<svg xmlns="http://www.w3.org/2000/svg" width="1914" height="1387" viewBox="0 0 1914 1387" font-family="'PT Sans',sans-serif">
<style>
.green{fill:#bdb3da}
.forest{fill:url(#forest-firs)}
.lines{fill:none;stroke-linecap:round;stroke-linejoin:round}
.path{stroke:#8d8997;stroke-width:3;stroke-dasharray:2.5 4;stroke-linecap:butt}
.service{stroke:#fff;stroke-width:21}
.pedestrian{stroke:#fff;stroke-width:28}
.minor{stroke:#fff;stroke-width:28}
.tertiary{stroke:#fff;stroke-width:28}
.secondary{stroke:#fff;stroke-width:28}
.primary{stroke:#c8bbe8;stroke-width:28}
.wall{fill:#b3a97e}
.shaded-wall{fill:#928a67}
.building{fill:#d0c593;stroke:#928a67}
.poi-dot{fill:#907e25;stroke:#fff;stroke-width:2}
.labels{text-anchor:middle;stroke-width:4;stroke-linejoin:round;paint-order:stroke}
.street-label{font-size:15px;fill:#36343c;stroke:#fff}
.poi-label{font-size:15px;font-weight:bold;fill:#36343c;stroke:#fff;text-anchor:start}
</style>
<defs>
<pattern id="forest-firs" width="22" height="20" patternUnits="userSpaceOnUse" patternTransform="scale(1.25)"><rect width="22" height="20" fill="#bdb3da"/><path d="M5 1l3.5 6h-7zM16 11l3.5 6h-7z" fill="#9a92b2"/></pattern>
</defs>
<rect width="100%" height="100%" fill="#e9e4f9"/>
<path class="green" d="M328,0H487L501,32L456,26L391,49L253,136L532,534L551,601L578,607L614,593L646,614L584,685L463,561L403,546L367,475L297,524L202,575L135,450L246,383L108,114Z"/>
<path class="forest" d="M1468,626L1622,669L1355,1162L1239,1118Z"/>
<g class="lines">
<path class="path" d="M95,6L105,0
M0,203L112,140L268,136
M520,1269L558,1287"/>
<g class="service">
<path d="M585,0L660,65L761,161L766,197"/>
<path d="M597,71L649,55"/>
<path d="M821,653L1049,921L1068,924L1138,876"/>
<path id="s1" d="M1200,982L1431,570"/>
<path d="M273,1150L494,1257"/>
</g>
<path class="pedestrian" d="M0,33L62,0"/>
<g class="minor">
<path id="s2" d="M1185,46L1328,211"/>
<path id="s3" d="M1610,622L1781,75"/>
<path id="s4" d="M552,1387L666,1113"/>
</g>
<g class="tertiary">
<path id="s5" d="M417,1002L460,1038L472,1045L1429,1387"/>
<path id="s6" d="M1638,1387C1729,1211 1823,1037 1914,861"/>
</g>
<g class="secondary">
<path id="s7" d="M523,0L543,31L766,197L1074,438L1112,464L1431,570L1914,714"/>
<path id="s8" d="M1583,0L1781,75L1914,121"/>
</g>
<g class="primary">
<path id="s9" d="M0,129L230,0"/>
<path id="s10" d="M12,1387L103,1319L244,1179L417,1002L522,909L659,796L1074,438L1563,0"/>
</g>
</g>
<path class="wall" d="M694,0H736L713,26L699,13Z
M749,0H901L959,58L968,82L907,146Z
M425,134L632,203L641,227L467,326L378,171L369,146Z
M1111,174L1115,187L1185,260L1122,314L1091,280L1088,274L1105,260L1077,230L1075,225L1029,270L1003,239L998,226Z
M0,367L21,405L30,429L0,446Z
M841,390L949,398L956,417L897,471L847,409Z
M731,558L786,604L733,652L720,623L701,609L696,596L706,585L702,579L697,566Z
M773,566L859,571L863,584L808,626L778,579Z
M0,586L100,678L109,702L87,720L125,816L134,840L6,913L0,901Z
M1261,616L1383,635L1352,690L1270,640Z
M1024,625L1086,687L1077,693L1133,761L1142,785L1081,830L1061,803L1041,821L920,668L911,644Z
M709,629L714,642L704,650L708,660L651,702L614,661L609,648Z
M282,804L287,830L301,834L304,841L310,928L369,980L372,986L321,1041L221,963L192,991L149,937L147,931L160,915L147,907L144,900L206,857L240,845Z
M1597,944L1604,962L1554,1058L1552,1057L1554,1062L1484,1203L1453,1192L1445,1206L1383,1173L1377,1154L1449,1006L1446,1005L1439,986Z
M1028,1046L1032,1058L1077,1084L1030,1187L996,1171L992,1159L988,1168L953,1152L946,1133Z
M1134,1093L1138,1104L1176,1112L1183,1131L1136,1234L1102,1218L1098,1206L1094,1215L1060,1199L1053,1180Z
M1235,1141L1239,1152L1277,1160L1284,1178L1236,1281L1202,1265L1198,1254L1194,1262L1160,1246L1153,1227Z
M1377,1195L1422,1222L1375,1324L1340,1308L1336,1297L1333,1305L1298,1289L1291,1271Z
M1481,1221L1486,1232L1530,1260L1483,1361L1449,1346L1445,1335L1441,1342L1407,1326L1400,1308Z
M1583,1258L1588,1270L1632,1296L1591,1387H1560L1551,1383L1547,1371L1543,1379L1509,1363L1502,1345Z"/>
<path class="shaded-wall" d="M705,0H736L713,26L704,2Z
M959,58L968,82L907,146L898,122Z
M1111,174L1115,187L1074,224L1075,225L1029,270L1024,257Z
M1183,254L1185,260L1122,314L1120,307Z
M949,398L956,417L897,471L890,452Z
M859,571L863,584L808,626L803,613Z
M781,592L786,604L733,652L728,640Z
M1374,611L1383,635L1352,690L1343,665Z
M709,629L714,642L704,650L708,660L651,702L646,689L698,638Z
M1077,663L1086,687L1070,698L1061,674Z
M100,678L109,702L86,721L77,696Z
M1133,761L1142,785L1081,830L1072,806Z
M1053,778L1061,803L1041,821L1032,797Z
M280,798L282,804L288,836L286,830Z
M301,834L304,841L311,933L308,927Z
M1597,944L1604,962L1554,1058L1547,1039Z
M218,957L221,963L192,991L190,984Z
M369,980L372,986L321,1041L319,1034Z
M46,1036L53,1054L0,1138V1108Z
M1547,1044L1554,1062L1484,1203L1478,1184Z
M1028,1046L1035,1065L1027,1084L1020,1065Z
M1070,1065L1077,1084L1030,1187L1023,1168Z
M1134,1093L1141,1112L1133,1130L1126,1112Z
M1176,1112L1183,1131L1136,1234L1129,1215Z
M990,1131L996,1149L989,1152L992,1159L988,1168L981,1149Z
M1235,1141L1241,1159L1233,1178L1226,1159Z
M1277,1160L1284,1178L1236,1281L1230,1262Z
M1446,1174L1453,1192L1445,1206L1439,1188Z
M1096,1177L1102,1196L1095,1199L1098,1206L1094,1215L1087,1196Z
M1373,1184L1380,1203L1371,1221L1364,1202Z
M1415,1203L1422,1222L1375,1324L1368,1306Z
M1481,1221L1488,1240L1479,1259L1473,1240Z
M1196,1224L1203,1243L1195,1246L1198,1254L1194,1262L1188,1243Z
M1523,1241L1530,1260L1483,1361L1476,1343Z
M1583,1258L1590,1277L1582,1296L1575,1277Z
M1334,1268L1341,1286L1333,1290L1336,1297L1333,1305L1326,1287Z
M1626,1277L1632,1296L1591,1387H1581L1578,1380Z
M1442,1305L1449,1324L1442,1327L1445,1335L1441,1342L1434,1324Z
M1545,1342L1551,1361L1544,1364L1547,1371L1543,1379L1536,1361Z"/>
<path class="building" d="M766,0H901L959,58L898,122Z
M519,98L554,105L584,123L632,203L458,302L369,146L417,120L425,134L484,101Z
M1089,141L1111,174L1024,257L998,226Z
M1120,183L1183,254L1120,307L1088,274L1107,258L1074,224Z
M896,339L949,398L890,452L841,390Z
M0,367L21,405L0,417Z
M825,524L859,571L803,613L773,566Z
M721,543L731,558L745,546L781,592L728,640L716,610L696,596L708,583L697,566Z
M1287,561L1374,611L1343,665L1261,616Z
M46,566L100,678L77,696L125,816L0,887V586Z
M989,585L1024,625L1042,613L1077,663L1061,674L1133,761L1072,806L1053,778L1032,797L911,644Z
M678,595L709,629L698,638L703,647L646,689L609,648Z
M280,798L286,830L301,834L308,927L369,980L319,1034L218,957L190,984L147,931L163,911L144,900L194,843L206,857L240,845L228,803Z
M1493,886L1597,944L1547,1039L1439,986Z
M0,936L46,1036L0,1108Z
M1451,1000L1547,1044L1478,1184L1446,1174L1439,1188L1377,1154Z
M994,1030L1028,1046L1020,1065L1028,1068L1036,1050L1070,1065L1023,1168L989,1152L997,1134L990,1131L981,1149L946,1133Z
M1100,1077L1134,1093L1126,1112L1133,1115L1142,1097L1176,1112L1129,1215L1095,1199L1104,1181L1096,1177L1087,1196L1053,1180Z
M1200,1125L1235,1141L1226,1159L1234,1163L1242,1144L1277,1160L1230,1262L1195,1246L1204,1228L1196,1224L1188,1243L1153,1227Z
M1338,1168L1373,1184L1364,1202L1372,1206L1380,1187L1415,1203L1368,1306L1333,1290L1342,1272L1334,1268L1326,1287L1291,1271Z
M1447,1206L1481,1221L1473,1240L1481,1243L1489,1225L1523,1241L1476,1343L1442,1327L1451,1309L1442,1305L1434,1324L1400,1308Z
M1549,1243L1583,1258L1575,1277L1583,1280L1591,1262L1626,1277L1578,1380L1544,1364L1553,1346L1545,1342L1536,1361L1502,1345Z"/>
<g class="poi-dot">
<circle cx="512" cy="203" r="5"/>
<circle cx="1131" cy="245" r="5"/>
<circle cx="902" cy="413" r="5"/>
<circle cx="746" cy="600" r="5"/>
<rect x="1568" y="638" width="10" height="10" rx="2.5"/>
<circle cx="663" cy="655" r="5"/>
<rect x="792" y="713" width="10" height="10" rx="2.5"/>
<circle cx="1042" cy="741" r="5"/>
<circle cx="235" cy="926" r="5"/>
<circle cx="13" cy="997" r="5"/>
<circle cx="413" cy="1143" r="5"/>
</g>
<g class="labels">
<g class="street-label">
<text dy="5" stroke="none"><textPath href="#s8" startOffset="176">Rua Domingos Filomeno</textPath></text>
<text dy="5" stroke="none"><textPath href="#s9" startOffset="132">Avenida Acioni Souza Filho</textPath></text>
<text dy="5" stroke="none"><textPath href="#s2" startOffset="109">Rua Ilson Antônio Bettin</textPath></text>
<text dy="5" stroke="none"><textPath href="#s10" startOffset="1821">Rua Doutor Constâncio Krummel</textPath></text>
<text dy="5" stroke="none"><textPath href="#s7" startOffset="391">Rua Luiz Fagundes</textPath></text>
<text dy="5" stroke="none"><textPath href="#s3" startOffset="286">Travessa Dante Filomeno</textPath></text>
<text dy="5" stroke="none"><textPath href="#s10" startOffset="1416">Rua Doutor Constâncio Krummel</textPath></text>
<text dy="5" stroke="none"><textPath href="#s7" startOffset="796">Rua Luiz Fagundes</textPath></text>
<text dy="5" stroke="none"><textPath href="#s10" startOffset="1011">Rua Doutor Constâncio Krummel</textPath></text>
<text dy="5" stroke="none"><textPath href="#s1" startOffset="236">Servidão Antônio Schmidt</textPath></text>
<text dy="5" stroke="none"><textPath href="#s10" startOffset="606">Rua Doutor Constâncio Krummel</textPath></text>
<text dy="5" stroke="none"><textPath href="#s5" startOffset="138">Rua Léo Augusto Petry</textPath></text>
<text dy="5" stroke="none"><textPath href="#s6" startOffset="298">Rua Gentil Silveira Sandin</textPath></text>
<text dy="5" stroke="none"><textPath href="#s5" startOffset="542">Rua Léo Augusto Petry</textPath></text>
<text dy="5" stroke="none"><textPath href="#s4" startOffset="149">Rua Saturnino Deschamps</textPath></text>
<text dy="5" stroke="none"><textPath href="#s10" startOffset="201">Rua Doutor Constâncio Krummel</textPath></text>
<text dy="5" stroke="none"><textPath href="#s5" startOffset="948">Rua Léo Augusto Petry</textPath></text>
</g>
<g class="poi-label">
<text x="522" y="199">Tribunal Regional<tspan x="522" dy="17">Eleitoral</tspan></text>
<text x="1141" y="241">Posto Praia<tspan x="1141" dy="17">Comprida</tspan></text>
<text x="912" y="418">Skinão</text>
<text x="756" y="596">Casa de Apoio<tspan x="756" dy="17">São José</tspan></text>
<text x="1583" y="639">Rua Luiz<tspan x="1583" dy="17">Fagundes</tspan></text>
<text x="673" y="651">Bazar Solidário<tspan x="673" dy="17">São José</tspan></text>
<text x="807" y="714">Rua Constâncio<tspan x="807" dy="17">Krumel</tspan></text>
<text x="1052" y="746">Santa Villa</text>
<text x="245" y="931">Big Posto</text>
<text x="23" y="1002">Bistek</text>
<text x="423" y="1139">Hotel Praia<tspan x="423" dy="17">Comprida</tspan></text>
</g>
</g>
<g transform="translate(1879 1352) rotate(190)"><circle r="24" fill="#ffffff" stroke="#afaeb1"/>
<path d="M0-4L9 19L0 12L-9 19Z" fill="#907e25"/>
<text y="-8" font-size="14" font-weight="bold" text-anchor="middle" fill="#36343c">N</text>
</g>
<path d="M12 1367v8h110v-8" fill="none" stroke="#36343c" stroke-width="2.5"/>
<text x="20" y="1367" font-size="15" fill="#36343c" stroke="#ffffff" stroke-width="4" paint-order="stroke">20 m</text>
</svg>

Description of the task:
Given the entries above, say how many lines include the word "labels", and write nothing besides the number.

Exercise response:
2